## [TASK GOAL]
Please reproduce the data in its entirety, word for word.

§ §

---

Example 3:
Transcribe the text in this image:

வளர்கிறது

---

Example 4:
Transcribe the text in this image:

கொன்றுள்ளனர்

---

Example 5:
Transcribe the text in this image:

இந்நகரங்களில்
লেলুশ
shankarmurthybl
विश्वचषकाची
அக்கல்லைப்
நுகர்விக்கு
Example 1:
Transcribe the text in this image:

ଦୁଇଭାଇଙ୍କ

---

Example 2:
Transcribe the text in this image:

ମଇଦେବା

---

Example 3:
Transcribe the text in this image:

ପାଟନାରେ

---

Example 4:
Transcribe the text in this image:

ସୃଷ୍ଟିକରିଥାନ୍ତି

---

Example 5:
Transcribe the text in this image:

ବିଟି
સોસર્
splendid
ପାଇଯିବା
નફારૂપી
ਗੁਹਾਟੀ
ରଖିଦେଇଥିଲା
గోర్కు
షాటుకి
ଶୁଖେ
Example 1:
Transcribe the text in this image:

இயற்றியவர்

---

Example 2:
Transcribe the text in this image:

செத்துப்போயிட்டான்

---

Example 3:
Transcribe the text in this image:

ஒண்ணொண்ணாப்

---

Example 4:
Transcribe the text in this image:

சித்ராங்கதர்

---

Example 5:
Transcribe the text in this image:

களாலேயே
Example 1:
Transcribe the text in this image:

§ §

## [ANSWER]
---

Example 3:
Transcribe the text in this image:

வளர்கிறது

---

Example 4:
Transcribe the text in this image:

கொன்றுள்ளனர்

---

Example 5:
Transcribe the text in this image:

இந்நகரங்களில்
লেলুশ
shankarmurthybl
विश्वचषकाची
அக்கல்லைப்
நுகர்விக்கு
Example 1:
Transcribe the text in this image:

ଦୁଇଭାଇଙ୍କ

---

Example 2:
Transcribe the text in this image:

ମଇଦେବା

---

Example 3:
Transcribe the text in this image:

ପାଟନାରେ

---

Example 4:
Transcribe the text in this image:

ସୃଷ୍ଟିକରିଥାନ୍ତି

---

Example 5:
Transcribe the text in this image:

ବିଟି
સોસર્
splendid
ପାଇଯିବା
નફારૂપી
ਗੁਹਾਟੀ
ରଖିଦେଇଥିଲା
గోర్కు
షాటుకి
ଶୁଖେ
Example 1:
Transcribe the text in this image:

இயற்றியவர்

---

Example 2:
Transcribe the text in this image:

செத்துப்போயிட்டான்

---

Example 3:
Transcribe the text in this image:

ஒண்ணொண்ணாப்

---

Example 4:
Transcribe the text in this image:

சித்ராங்கதர்

---

Example 5:
Transcribe the text in this image:

களாலேயே
Example 1:
Transcribe the text in this image:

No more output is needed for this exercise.